Orta sınıfın ithal giyim markalarıyla imtihanı: Bakan çok, alabilen yok

Hazır giyim sektöründeki zamlar nedeniyle tüketiciler bazı markaları alışveriş listesinden çıkardı. Sosyolog Barış Erdoğan ve ekonomist Oğuz Demir, orta sınıfın alım gücünün nasıl düştüğünü anlattı.

Google Haberlere Abone ol

DUVAR - İstiklal Caddesi’nde bir akşamüstü... Kış ayına inat yumuşak bir hava var. Cadde kalabalık. Elinde alışveriş poşetleriyle mağaza mağaza dolaşanlar, vitrin camlarına bakanlar ya da bir yerden bir yere gitme telaşı içinde olanlar… İstiklal Caddesi her zamanki gibi çok çeşitli bir insan trafiğine sahip.

Beklenen kış soğuğu henüz kendini hissettirmedi, çoğu kişi kombiyi bile açmadı. Ancak kışa hazırlık için kazak, mont, bot gibi giyim alışverişi çoktan başladı. İstiklal Caddesi’nde sıralanan giyim mağazalarının vitrinleri, kış sezonunun gelişinin habercisi olan siyah, kahverengi ve gri tonlarının hakim olduğu ürünlerle kaplı.

İspanyol markası olan Zara ve Mango mağazalarının yolunu tutuyoruz. TL’nin euro karşısında değer kaybetmesiyle, bu iki marka pek çok kişinin alışveriş listesinden çıktı. İlk durak Mango… Mağazanın içi kalabalık değilse de ‘hareketli’ olarak tarif edilebilir. Bir yanda yeni sezon ürünlerini deneyenler bir yanda da sadece etiketlere bakanlar… Uzun, şifon bir elbisenin etiketine bakan bir kadın “Bu kadar da olmaz” diyerek isyan etse de yanındaki genç kadına “Merak etme, nişan için uygun fiyatlı bir şey bulacağız” diyerek bakınmaya devam ediyor. İçerde yabancı ve Türk müşteri sayısı neredeyse yarı yarıya ancak iş satın almaya gelince ödeme noktasındaki kuyrukta daha çok yabancılar göze çarpıyor.

━━━━━━

#### Görev tanımı:
Giyim fiyatlarını anlatan metnin "Hazır giyim sektöründeki" sözleriyle başlayıp "nasıl düştüğünü anlattı." sözleriyle biten bölümünü aynen yazın. Metinden sonra gelen malzeme, metinle bağlantısı olmayan ayrı bir malzemedir.

#### Mevcut veriler:
━━━━━━

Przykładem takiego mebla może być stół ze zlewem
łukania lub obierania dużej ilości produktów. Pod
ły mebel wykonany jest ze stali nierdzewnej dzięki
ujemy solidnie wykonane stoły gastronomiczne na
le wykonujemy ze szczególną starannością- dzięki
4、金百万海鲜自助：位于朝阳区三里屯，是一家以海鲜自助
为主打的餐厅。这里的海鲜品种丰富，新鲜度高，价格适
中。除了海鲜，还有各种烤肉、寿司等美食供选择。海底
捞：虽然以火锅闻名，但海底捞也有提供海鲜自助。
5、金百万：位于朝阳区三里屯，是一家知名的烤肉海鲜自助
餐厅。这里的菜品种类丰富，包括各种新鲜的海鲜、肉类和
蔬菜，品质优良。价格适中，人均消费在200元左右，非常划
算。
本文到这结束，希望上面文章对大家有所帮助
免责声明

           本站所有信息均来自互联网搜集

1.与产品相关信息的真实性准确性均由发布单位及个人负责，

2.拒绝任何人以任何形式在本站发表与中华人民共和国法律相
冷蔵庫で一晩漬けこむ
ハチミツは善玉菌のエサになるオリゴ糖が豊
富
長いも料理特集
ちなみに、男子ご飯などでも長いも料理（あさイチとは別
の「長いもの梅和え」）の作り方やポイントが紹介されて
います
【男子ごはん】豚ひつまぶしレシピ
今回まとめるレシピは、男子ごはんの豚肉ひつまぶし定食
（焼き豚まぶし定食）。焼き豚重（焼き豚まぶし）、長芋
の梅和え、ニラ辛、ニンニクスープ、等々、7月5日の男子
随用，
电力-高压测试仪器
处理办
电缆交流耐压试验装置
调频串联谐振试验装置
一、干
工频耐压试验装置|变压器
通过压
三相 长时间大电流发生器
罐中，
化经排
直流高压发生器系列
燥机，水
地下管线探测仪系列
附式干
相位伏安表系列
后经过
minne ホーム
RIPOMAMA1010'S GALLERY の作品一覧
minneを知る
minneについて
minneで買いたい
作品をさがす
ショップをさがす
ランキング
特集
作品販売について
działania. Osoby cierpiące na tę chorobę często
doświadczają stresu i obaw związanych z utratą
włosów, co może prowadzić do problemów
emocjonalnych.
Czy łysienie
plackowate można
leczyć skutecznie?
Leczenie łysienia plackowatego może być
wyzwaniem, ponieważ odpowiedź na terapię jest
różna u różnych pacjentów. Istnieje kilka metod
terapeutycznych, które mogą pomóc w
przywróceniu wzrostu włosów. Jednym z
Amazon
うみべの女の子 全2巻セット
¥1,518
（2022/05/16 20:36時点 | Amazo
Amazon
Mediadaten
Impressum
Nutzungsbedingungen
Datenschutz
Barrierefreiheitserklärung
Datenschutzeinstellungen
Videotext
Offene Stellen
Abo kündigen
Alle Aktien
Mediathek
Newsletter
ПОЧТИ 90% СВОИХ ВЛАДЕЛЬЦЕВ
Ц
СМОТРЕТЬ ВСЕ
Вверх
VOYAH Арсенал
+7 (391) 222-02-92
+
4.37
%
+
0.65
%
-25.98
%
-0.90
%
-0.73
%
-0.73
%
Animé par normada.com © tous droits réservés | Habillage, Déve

━━━━━━

#### Görev sonucu:
Hazır giyim sektöründeki zamlar nedeniyle tüketiciler bazı markaları alışveriş listesinden çıkardı. Sosyolog Barış Erdoğan ve ekonomist Oğuz Demir, orta sınıfın alım gücünün nasıl düştüğünü anlattı.